Someday has not yet come.
Now I'm 32-years-old and I want to be an artist. I don't regret those years spent earning an informal business degree in the tech and music industry, they're what at least allow me to keep my daughter well stocked in Dora the Explorer backpacks and health insurance. But some inner magnet in my soul keeps pulling me towards art, and it's getting harder and harder to dismiss it as a mere impulse, a side gig. Some days, when I'm feeling brave enough to look at how much money I have don't have in my IRA, I fantasize about that steady, high-paying job with benefits, but really, what else am I going to do? Like Lehman Brothers is hiring someone whose job skills include breaking up rapper fights and making Rick Ross man tittie jokes. Truthfully, that ship to anything resembling a mainstream American life set sail years ago, and I can barely even see it anymore from the shore.
So 2014 was the year I (re)embraced being an artist, tried to dredge up that 18-year-old Nathan who only cared about doing the most awesome thing from the murky depths of adult responsibility. I was going to make great things, things I cared about, and I was going to push every other writer at DJBooth to do the same. We weren't going to do slideshows anymore. We weren't going to chase trending topics. If we weren't as excited as Killer Mike on the intro of "Jeopardy" about what we were writing, it wasn't worth doing. Letting Lucas spend two days working on naming every single person on "Notes to Self" was insane and awesome, so we did it. Charlie wanted to eulogize his mother, so we did it. Writing about how Kendrick's "Sing About Me" makes me cry felt terrifying, but making art can be terrifying, so I did it.

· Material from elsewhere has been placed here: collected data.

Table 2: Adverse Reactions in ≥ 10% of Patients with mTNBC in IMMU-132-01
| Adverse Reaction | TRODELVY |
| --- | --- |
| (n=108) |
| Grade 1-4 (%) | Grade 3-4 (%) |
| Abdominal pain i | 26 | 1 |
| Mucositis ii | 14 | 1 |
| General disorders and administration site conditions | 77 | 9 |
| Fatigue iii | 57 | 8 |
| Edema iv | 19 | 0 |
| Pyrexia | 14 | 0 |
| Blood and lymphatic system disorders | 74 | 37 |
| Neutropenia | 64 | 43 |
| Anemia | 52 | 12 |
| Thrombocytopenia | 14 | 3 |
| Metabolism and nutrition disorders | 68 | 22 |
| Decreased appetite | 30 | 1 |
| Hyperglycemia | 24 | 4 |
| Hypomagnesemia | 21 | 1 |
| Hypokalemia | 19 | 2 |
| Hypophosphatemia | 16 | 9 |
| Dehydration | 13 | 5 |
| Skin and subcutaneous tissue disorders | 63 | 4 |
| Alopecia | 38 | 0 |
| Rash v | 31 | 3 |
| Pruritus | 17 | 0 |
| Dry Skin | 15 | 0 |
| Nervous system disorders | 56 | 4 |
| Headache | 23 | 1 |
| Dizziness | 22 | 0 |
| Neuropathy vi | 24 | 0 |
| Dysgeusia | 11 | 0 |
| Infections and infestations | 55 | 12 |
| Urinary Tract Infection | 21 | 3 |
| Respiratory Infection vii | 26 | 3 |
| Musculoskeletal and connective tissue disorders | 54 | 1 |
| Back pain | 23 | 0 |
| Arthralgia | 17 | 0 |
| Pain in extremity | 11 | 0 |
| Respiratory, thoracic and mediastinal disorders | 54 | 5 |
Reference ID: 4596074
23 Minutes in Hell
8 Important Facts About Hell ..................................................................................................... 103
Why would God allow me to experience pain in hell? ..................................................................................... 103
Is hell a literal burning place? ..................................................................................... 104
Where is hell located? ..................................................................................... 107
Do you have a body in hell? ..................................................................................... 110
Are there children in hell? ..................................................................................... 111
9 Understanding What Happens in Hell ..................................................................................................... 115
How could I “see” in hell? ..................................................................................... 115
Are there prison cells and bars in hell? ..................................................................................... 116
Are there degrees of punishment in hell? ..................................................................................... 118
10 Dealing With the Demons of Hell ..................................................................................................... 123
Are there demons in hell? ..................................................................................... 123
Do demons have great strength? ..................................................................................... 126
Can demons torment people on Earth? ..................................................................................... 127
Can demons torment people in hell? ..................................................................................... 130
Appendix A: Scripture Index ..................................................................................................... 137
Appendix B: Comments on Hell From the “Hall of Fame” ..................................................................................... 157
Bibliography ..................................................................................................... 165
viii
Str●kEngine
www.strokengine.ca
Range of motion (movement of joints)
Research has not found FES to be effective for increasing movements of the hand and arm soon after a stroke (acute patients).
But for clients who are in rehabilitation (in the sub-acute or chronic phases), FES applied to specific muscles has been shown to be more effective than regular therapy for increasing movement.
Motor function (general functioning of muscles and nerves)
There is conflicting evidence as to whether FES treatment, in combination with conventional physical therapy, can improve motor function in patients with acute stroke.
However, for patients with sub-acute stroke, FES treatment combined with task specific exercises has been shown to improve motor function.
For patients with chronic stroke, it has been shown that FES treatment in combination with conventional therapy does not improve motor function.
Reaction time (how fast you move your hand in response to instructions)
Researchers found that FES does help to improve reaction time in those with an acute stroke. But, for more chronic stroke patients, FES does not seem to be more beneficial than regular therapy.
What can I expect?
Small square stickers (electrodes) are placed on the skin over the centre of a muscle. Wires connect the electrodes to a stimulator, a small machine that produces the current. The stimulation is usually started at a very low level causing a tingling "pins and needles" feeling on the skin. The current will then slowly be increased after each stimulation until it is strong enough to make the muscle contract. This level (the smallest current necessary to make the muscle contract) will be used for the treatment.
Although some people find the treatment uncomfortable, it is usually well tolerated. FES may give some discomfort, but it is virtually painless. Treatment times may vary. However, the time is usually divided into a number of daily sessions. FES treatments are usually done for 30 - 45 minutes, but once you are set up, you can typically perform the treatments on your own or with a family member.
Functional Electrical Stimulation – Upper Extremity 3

When I interviewed artists this year, as narcissistic as it might seem, I tried to speak to them as brethren. We were all in this thing together, trying to make something that makes someone feel something, even if it's just to forget about their more important problems for a moment. How could you be surrounded by raw creativity like ScHoolboy Q and Kendrick and FKA twigs and Mick Jenkins and dilute all of that art down into a list? How could we churn out another predictable think piece? If we wanted artists to make music that pushed boundaries, how could we not push at our own boundaries?
When I was 18, I was going to be someone, but I didn't know who. And while I never forgot who I was, somewhere along the way I stopped being truly, completely myself, because I thought that maybe I could find a safe, comfortable place in the world. But the truth is that I never belonged anywhere stable, anywhere safe. So 2014 was the year I began to unapologetically think of myself as an artist again, and even if I spend my life toiling away on some corner of the internet, writing about the music that moves me even when no one else cares, even if those riches never find their way into my bank account, I'm going to be an artist.
It's really all I want to do. It's really all I can do.